* Task to complete *
Return the part of the post answering a critic's questions that runs from "Such questions are" up to and including "the 2nd century?", copied word for word.

Questions from a Critic

Friday, November 30th, 2012 by Elgin Hushbeck

I recently answered some questions from a critic, and I thought I would post them here.   Initially he just sent questions and never responded to the answers except to ask more questions.  Over time however, he evidently became frustrated by the answers, became belligerent and then quickly his question devolved into name-calling and obscenity, with a wish for God to kill me; at which point I ended the discussion.  But his questions do provide a nice window into the mind of a hostile critic. Note will be editing the questions a little, as it appears that the critic may only speak English as a second, and then for the later questions, to remove the insults and obscenities.

Such questions are also important as they can reveal how the Bible can be misunderstood.  For example, questions 8 and 9 depend on a particular understanding of the word “fulfill,” an understanding that is all too often promoted by Christians.   Thus such questions not only reveal the critics incorrectly understanding of the Bible, they can also help us come to a more accurate understanding.

Question 1 Where is the original Bible?
Question 3 Can you show me a complete manuscript of the New Testament written in the 1st century?
Question 4 Can you show me a complete manuscript of the New Testament written in the 2nd century?
Question 5 HOW MANY YEARS is there from writing the last book of the New Testament to the oldest complete copy of the New Testament?

Answer: Questions 1, 3-5 all deal the reliability of the text of the books of the Bible.  The originals have all been lost, but they are not needed to confirm the reliability of the text, particularly of the New Testament. For example, the books of the New Testament were copied and distributed during the lifetime of the Apostles. From these other copies were made.  We have fragments of manuscripts starting in the early part of the 2nd century (A first century manuscript find has been announced but the details are not scheduled to be published till next year).  In all there are thousands of manuscripts and portions of manuscripts, along with the tens of thousands of early translations, along with the numerous citations of the Bible made by the early church fathers, and they are all very consistent with each other.

* Items *
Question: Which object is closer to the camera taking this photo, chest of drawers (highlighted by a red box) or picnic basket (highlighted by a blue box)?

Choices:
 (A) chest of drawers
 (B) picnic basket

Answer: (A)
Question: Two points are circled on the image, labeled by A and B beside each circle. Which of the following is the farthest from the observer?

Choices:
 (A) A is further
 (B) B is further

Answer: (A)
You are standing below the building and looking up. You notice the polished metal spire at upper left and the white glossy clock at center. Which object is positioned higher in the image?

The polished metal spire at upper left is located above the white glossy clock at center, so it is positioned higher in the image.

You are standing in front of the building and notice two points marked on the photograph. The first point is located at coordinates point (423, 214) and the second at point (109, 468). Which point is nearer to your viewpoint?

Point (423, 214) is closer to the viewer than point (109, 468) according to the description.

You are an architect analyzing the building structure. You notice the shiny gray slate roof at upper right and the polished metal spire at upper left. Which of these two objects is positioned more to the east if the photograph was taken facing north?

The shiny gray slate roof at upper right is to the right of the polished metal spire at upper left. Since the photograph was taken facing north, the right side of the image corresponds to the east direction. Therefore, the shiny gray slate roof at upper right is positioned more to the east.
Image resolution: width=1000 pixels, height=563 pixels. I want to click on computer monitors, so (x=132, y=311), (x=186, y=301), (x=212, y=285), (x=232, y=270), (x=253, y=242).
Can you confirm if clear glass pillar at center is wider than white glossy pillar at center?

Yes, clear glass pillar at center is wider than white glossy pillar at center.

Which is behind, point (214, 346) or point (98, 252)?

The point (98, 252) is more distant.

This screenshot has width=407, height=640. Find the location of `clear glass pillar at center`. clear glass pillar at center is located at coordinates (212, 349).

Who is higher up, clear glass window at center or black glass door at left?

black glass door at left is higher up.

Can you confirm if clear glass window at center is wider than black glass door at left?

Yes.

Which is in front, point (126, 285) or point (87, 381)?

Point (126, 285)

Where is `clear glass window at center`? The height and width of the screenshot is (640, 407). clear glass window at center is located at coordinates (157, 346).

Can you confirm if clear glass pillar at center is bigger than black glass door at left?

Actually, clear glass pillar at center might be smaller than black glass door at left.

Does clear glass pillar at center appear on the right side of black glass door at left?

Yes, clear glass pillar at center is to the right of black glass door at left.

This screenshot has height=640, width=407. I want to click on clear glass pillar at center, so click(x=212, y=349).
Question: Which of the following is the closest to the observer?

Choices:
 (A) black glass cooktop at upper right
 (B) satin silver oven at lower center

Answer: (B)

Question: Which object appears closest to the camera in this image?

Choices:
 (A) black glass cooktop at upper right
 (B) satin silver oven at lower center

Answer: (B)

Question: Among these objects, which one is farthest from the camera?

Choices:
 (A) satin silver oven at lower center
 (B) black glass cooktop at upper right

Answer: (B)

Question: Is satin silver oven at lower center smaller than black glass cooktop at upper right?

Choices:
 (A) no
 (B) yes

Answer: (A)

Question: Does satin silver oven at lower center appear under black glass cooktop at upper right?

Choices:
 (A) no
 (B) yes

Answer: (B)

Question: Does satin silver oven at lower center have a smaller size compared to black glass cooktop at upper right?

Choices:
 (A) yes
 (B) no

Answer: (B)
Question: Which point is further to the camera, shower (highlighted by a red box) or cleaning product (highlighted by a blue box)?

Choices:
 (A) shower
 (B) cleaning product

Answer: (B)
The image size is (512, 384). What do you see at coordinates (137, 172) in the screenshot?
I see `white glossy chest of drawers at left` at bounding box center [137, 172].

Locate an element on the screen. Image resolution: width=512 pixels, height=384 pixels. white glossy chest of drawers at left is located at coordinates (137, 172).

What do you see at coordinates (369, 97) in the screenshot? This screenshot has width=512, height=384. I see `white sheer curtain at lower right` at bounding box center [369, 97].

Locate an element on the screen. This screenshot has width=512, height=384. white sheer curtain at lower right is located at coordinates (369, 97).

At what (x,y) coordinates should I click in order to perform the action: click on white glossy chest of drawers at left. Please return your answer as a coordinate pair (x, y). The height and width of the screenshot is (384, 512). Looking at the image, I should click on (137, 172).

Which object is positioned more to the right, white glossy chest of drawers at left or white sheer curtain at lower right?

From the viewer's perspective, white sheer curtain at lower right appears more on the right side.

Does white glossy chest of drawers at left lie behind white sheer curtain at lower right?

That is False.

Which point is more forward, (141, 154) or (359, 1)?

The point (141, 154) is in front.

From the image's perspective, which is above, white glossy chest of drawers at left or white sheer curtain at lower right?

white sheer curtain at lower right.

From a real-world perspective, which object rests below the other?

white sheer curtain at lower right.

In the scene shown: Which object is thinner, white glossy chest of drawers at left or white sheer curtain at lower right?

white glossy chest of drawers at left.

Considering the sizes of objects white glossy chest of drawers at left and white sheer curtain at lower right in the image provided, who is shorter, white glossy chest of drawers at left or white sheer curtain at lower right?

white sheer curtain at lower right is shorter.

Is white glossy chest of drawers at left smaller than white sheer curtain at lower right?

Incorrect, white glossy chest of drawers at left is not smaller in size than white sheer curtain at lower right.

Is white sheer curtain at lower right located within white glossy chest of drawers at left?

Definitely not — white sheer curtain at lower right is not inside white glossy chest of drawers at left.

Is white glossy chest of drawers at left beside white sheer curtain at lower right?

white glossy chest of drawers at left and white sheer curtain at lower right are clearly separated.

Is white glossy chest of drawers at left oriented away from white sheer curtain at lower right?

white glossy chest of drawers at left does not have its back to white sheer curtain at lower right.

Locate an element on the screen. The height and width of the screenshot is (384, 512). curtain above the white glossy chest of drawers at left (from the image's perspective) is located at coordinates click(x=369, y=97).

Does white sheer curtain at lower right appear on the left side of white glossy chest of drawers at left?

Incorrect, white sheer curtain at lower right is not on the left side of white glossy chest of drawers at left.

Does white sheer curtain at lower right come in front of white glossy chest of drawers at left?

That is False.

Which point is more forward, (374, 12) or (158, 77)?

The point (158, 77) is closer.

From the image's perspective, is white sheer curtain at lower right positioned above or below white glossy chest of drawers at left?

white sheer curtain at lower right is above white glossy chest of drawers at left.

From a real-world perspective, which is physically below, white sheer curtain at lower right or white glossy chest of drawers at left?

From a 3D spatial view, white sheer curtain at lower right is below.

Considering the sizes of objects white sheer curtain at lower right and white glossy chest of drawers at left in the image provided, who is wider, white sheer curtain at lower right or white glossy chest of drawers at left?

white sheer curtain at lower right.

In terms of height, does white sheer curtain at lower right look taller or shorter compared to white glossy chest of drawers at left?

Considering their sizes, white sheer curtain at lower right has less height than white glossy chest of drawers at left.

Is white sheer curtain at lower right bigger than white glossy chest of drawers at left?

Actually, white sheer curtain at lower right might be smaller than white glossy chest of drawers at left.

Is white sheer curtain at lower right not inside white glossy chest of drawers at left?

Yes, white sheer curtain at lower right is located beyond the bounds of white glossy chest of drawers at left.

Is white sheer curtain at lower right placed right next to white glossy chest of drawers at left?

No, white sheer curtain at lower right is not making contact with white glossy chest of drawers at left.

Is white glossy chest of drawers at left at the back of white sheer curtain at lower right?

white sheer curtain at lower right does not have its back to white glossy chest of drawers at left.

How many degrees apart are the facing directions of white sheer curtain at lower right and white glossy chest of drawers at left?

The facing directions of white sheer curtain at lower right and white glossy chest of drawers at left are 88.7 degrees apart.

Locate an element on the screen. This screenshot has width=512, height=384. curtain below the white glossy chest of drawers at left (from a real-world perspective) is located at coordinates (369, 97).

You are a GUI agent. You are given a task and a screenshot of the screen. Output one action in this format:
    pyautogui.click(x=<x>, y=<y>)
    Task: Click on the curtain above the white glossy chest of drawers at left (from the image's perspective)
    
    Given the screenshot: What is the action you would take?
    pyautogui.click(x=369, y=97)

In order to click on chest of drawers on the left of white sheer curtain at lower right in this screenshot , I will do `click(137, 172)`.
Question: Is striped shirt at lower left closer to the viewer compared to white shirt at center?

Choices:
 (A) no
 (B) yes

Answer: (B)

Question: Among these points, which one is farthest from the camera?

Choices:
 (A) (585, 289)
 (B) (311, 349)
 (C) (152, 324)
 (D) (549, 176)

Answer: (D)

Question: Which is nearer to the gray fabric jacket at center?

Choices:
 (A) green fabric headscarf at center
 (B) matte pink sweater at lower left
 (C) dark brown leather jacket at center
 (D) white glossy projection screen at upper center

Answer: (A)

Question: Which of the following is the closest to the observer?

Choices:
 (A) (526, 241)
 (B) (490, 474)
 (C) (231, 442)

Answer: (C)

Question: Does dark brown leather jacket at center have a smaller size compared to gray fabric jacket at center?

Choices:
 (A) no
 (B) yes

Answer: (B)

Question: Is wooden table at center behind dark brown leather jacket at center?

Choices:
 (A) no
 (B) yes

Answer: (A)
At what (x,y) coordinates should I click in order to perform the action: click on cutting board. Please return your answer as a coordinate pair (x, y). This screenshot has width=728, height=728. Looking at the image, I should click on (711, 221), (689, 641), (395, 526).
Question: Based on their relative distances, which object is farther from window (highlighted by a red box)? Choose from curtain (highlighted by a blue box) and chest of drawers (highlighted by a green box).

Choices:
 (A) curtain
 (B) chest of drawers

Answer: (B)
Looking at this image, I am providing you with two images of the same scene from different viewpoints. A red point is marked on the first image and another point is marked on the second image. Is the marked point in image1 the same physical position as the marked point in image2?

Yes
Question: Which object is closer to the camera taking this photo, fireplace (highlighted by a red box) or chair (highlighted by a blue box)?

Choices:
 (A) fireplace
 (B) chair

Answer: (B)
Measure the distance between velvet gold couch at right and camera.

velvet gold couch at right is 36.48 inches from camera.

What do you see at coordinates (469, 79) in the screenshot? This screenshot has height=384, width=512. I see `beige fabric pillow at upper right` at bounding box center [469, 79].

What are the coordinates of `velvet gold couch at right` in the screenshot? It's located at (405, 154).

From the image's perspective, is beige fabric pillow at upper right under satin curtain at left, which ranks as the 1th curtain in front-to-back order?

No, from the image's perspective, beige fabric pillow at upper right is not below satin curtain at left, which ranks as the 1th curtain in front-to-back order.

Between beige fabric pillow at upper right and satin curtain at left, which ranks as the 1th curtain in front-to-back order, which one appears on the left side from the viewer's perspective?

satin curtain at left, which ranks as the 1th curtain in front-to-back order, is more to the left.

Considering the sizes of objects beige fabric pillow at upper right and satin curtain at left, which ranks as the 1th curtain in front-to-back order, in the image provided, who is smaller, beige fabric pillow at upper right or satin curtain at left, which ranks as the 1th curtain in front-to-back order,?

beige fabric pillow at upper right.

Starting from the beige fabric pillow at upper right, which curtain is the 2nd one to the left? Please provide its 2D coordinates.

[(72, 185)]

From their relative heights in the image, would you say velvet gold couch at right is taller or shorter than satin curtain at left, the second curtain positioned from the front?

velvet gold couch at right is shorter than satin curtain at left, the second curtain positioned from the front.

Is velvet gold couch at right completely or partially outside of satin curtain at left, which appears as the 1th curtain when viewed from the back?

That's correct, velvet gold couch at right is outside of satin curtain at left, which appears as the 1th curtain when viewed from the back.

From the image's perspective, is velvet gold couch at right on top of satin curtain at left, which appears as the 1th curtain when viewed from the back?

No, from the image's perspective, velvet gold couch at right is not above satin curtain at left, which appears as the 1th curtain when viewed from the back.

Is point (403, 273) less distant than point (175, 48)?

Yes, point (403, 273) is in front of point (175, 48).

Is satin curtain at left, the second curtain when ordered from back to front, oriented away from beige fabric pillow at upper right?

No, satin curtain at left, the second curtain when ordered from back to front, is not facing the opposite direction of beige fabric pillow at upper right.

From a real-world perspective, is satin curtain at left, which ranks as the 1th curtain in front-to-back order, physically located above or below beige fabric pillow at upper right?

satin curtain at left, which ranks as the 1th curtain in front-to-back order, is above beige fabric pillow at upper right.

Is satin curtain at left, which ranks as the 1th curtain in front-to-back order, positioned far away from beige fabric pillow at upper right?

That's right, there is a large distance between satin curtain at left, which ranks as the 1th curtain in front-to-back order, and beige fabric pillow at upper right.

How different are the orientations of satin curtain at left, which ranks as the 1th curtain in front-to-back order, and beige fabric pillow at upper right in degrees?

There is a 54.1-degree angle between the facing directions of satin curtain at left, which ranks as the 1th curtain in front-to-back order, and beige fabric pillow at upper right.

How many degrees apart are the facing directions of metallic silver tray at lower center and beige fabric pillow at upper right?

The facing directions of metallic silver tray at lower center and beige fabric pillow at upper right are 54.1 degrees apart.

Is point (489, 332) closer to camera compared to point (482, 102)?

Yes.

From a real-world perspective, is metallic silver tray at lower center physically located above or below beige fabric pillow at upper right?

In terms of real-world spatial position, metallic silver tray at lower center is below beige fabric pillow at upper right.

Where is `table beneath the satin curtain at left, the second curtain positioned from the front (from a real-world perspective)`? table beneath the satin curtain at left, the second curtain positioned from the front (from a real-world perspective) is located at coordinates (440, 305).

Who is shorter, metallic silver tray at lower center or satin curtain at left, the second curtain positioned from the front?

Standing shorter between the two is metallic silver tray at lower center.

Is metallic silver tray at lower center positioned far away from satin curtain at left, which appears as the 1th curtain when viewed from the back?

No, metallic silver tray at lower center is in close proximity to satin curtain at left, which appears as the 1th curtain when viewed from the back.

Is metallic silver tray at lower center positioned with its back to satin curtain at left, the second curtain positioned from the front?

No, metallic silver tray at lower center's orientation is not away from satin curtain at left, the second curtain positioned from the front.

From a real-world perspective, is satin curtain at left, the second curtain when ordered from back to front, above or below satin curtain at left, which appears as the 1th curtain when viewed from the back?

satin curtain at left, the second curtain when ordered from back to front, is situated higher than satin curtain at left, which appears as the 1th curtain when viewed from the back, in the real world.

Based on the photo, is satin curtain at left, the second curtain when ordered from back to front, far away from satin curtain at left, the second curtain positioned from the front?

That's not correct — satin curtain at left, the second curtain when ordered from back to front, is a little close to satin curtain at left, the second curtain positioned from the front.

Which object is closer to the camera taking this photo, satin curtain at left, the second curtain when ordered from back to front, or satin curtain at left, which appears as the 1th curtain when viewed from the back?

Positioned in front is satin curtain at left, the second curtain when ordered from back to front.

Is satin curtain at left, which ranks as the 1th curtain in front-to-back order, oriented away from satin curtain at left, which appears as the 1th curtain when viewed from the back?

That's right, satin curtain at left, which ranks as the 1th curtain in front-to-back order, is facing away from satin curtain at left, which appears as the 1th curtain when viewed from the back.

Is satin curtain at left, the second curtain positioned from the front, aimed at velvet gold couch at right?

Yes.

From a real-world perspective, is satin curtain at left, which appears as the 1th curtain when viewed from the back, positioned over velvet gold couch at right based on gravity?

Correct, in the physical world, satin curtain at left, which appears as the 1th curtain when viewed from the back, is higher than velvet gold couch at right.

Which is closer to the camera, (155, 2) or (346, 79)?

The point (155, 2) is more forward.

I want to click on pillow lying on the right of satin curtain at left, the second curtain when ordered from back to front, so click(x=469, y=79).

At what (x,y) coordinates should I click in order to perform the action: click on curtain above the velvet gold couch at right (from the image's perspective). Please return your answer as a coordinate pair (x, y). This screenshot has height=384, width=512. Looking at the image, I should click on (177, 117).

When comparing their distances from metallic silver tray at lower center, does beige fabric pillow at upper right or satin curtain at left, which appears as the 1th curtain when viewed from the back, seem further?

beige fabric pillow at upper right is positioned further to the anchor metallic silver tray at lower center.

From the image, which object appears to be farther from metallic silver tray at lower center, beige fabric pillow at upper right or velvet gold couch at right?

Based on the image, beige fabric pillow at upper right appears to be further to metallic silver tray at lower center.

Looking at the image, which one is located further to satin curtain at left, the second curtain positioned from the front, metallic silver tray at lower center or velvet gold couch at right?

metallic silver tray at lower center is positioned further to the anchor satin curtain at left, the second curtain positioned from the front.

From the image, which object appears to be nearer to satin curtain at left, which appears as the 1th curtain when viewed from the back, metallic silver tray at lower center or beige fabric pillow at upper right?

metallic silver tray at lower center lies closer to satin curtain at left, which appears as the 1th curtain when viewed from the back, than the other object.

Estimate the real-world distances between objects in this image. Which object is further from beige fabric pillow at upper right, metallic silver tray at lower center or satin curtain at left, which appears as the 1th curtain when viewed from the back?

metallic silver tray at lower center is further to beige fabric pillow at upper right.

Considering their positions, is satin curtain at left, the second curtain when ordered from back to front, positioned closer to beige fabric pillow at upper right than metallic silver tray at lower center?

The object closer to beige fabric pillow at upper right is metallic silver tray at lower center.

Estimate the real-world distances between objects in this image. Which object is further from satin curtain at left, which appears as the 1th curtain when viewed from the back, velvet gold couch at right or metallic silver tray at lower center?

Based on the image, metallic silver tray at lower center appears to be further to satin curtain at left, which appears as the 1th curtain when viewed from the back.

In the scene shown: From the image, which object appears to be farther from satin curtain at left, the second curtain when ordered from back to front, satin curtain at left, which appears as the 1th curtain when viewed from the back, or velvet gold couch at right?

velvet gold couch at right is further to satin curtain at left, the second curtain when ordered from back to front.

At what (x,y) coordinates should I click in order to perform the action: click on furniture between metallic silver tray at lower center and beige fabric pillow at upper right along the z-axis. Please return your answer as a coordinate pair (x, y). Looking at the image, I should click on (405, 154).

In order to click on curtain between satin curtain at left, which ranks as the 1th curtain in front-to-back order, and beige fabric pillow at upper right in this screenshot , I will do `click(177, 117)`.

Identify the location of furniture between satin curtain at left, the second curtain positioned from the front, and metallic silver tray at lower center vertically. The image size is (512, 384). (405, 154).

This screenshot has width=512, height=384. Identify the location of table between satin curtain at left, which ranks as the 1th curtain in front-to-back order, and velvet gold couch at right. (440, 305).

* Full output *
Such questions are also important as they can reveal how the Bible can be misunderstood.  For example, questions 8 and 9 depend on a particular understanding of the word “fulfill,” an understanding that is all too often promoted by Christians.   Thus such questions not only reveal the critics incorrectly understanding of the Bible, they can also help us come to a more accurate understanding.

Question 1 Where is the original Bible?
Question 3 Can you show me a complete manuscript of the New Testament written in the 1st century?
Question 4 Can you show me a complete manuscript of the New Testament written in the 2nd century?